Хозяйка поставила перед нами хлебную плошку, полную темной сушеной ягоды. Мы начали жевать, ожидая кислоты и горечи, но сушение было сладкое и душистое.
– А то еще в солодке мочим, в солодковом то есть корне. Это для десерту. А то еще в пироги кладем, а то еще квас делаем. Да куда хошь она идет: и на варенье, и на повидло. Я больше всего по-своему люблю: наложишь ее с осени на подволоку или в амбар, а кисть прямо с листьями ломаешь, она все равно что на зеленой тарелке получается и вянет меньше. Схватит ее мороз. И лесная рябина, дешевка, после морозу гожа. Про нашу говорить нечего.
– Выгодно, значит, разводить ее здесь?
– Неужто не выгодно! Места наши северные, фрукту разного мало. Так чем и это не фрукт! На рынке она, конечно, подешевле яблока идет, зато каждый год родится. Опять же против морозу очень стойка. Я на Камчатку посылал, не знают, как и спасибо говорить. Хорошо прижилась, должно быть! А если на Камчатке прижилась, у нас чего ей сделается?
– Как вы надумали послать на Камчатку?
– Просят. Да что ж я не покажу-то?
И Александр Иванович достал из ящика пачку писем.
«Уважаемый товарищ Устинов!
Я много слышал о сортах невежинской рябины, и мне, как садоводу-любителю, очень хотелось иметь у себя в саду рябину. Вот уж около трех лет я пишу заявки на эти сорта рябины и всегда получаю ответ: «У нас такой рябины нет». Так отвечают из госпитомников и плодово-ягодных станций…»
«Многоуважаемый Александр Иванович!
Наш институт специально направит своего садовода к вам за черенками невежинской рябины. Нам надо заготовить около 1500–2000 черенков…»
«…очень просим вас выслать семян или сеянцев вашей замечательной невежинской рябины для плодового питомника нашей школы, а также лично для учителя Семенова…»
Письма, письма, письма…
– Откуда они узнали о вас, Александр Иванович?
– В газете меня один раз пропечатали, как есть я колхозный садовод-мичуринец.
– Вы еще и мичуринец?
– Так уж в газетах пишется, им виднее.
– И всем вы посылаете, кто просит?
– Почему не послать, пусть расходится наша рябина по белу свету. Теперь, правда, я их чаще на Собинку адресую.

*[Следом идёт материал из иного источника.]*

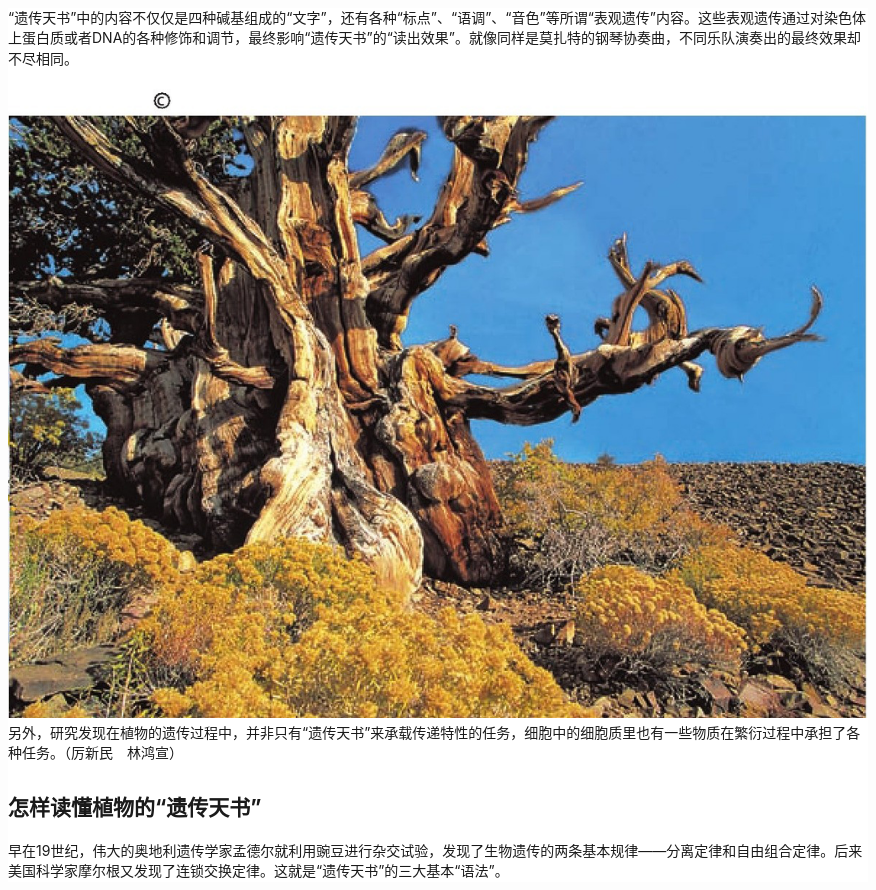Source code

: 
“遗传天书”中的内容不仅仅是四种碱基组成的“文字”，还有各种“标点”、“语调”、“音色”等所谓“表观遗传”内容。这些表观遗传通过对染色体上蛋白质或者DNA的各种修饰和调节，最终影响“遗传天书”的“读出效果”。就像同样是莫扎特的钢琴协奏曲，不同乐队演奏出的最终效果却不尽相同。


![](../Images/figure_0143_0325.jpg)
另外，研究发现在植物的遗传过程中，并非只有“遗传天书”来承载传递特性的任务，细胞中的细胞质里也有一些物质在繁衍过程中承担了各种任务。（厉新民　林鸿宣）


## 怎样读懂植物的“遗传天书”


早在19世纪，伟大的奥地利遗传学家孟德尔就利用豌豆进行杂交试验，发现了生物遗传的两条基本规律——分离定律和自由组合定律。后来美国科学家摩尔根又发现了连锁交换定律。这就是“遗传天书”的三大基本“语法”。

– Там тоже садовод вроде вас?
– Нет, там образован опорный пункт по нашей невежинской рябине, чтобы ее, значит, изучать, разводить, чтобы все научно, чтобы не меньше ее становилось на земле, а больше и больше. Будете в тех краях, поинтересуйтесь, у них широко поставлено.

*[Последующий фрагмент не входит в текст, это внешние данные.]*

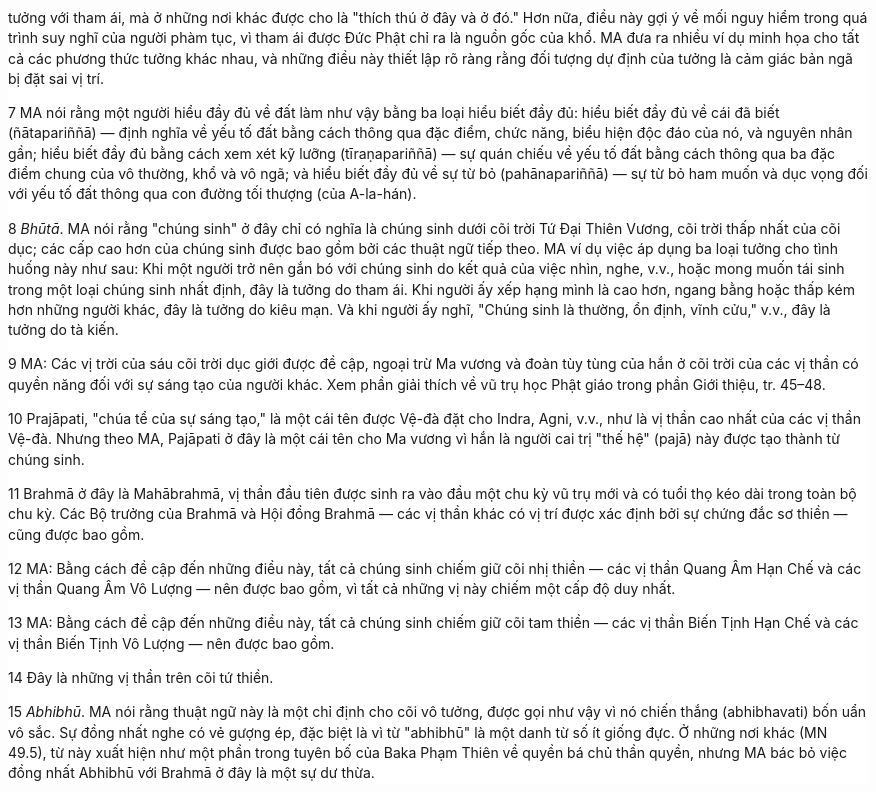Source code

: tưởng với tham ái, mà ở những nơi khác được cho là "thích thú ở đây và ở đó." Hơn nữa, điều này gợi ý về
mối nguy hiểm trong quá trình suy nghĩ của người phàm tục, vì tham ái
được Đức Phật chỉ ra là nguồn gốc của khổ.
MA đưa ra nhiều ví dụ minh họa cho tất cả các phương thức tưởng khác nhau,
và những điều này thiết lập rõ ràng rằng đối tượng dự định của tưởng là
cảm giác bản ngã bị đặt sai vị trí.

7 MA nói rằng một người hiểu đầy đủ về đất làm như vậy bằng ba loại
hiểu biết đầy đủ: hiểu biết đầy đủ về cái đã biết (ñātapariññā) — định nghĩa
về yếu tố đất bằng cách thông qua đặc điểm, chức năng, biểu hiện độc đáo của nó,
và nguyên nhân gần; hiểu biết đầy đủ bằng cách xem xét kỹ lưỡng (tīraṇapariññā) —
sự quán chiếu về yếu tố đất bằng cách thông qua ba đặc điểm chung của vô thường,
khổ và vô ngã; và hiểu biết đầy đủ về
sự từ bỏ (pahānapariññā) — sự từ bỏ ham muốn và dục vọng đối với yếu tố đất
thông qua con đường tối thượng (của A-la-hán).

8 *Bhūtā*. MA nói rằng "chúng sinh" ở đây chỉ có nghĩa là chúng sinh
dưới cõi trời Tứ Đại Thiên Vương, cõi trời thấp nhất của cõi dục; các
cấp cao hơn của chúng sinh được bao gồm bởi các thuật ngữ tiếp theo. MA ví dụ
việc áp dụng ba loại tưởng
cho tình huống này như sau: Khi một người trở nên gắn bó với chúng sinh
do kết quả của việc nhìn, nghe, v.v., hoặc mong muốn tái sinh
trong một loại chúng sinh nhất định, đây là tưởng do tham ái. Khi người ấy
xếp hạng mình là cao hơn, ngang bằng hoặc thấp kém hơn những người khác, đây là tưởng do
kiêu mạn. Và khi người ấy nghĩ, "Chúng sinh là thường, ổn định, vĩnh cửu," v.v., đây
là tưởng do tà kiến.

9 MA: Các vị trời của sáu cõi trời dục giới được đề cập, ngoại trừ
Ma vương và đoàn tùy tùng của hắn ở cõi trời của các vị thần có quyền năng đối với
sự sáng tạo của người khác. Xem phần giải thích về vũ trụ học Phật giáo trong phần Giới thiệu, tr. 45–48.

10 Prajāpati, "chúa tể của sự sáng tạo," là một cái tên được Vệ-đà đặt cho Indra, Agni, v.v.,
như là vị thần cao nhất của các vị thần Vệ-đà. Nhưng theo MA, Pajāpati ở đây là
một cái tên cho Ma vương vì hắn là người cai trị "thế hệ" (pajā) này được tạo thành từ
chúng sinh.

11 Brahmā ở đây là Mahābrahmā, vị thần đầu tiên được sinh ra vào đầu
một chu kỳ vũ trụ mới và có tuổi thọ kéo dài trong toàn bộ chu kỳ. Các
Bộ trưởng của Brahmā và Hội đồng Brahmā — các vị thần khác có vị trí
được xác định bởi sự chứng đắc sơ thiền — cũng được bao gồm.

12 MA: Bằng cách đề cập đến những điều này, tất cả chúng sinh chiếm giữ cõi nhị thiền —
các vị thần Quang Âm Hạn Chế và các vị thần Quang Âm Vô Lượng — nên
được bao gồm, vì tất cả những vị này chiếm một cấp độ duy nhất.

13 MA: Bằng cách đề cập đến những điều này, tất cả chúng sinh chiếm giữ cõi tam thiền — các
vị thần Biến Tịnh Hạn Chế và các vị thần Biến Tịnh Vô Lượng — nên được bao gồm.

14 Đây là những vị thần trên cõi tứ thiền.

15 *Abhibhū*. MA nói rằng thuật ngữ này là một chỉ định cho cõi vô tưởng,
được gọi như vậy vì nó chiến thắng (abhibhavati) bốn uẩn vô sắc. Sự đồng nhất
nghe có vẻ gượng ép, đặc biệt là vì từ "abhibhū" là
một danh từ số ít giống đực. Ở những nơi khác (MN 49.5), từ này xuất hiện như một phần
trong tuyên bố của Baka Phạm Thiên về quyền bá chủ thần quyền, nhưng MA bác bỏ việc đồng nhất
Abhibhū với Brahmā ở đây là một sự dư thừa.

В саду полным-полно было пчел: Александр Иванович держит пасеку. Пчелы пикировали из-за высокого плетня к своим ульям, преграждая дорогу: известно, на пчелиной автостраде не становись!
– Что же вам показать? Рябины как рябины, или не видели никогда? Они ягодой отличаются, вкусом, а снаружи; что лешевка, что наша, невежинская, – одно. Приходите, когда поспеет. Может, самим понадобится, развести задумаете, пожалуйста, в любое время, я вам лучшие черенки дам, внуки благодарить будут. Конечно, кто не понимает ничего, тому рябина не фрукт. Нет, милые, в ней и красота, в ней и польза. Каждому дереву – своя цена.